In an about-face, Sausalito Marin City School District trustees
killed a drug-sniffing dog program that critics had assailed as
ill-conceived, clumsily implemented and an assault on students'
rights. District trustees ended the controversial proposal Thursday
night in the same fashion they approved it last November: by a unanimous vote.

"You are never to have these dogs come back for any reason,"
mathematics teacher David Wetzel admonished the board. Wetzel
teaches at Tamalpais High School and at Martin Luther King Jr.
Academy middle school in Marin City, where the dogs were slated for
monthly visits.

His remarks were tinged with emotion, as were those of other
speakers, many of whom since early this year have demanded the board
reverse its decision that would have had Interquest Detection
Canines of Houston perform monthly inspections at a cost of $2,500.

District spokesman Martin Brown said the money, under terms of the
contract, already has been paid to the Houston firm.

Wetzel said the board would have been better served had the district
employed community members "who could use the money" to inspect the
campus for signs of drug use, such as a syringe Trustee Tom Clark
said he found on the outskirts of the six-acre campus.

"If a child had fallen on the syringe," said Clark prior to Wetzel's
remarks, "(the child) could have died of AIDS."

Because of this, Clark's motion to end the dog program was coupled
with another to encourage local law enforcement agencies to more
aggressively enforce state laws and prosecute anyone caught using
drugs within 1,000 feet of a school.

Trustee Whitney Hoyt summed up the sentiment of many, saying she
agreed with comments during the meeting that "sniffing doesn't educate."

The program was suspended in March after only one visit to the
campus in January by the dogs to introduce the animals to the
students. No inspection was performed.

Trustees directed staffers to study the use of dogs along with other
possible ways to prevent drug use at a campus where all trustees
agreed there was no evidence of drug use.

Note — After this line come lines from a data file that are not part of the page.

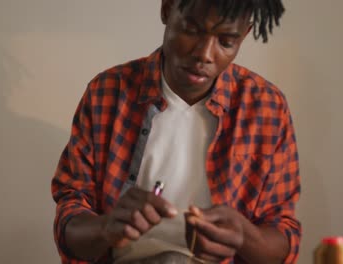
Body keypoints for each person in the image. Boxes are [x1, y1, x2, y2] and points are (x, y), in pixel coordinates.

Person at [52, 0, 301, 263]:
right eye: (191, 31)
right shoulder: (107, 92)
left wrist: (244, 238)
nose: (205, 54)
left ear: (245, 35)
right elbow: (70, 223)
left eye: (226, 42)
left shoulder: (266, 106)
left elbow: (282, 236)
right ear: (167, 9)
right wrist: (106, 228)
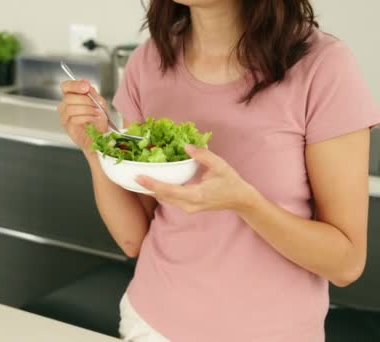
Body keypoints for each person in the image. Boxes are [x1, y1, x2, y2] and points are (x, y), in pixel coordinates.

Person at [58, 0, 380, 341]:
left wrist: (245, 203)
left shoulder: (323, 66)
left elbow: (345, 264)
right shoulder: (149, 61)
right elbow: (133, 239)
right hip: (152, 324)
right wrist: (97, 150)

Trustees maintained the dogs were simply a "tool" to prove they were
right and to mollify any concerns in the community that there was
anything afoot in the school - such as drug use - that could prevent
students from succeeding.

Mary Buttler, who until recently was the interim superintendent of
the district, headed the study and formed several focus groups
representing parents, community members, students and staff. Each,
meeting separately, came back with the same No. 1 recommendation:
"no drug dogs."

Parents and community leaders protested the program after officials
announced in January that dogs would be visiting the middle school
just a couple of days before the actual visit - they said that was
the first they had heard of the program. The controversy grew after
the American Civil Liberties Union and the National Association for
the Advancement of Colored People demanded the program be ended.

ACLU leaders said the program violated students' constitutional
protections against unreasonable search and seizure, based largely
on the trustees' contention that there was no evidence of drug use at MLK.

Some trustees said Thursday the program was not without its merits.
It prompted parents and community members to become involved with
the district, something they claim has not been the norm. "If
anything came out of this dog issue it was to stimulate more
parental and community involvement," said Trustee Robert Fisher.
"It has helped to bring the community to us."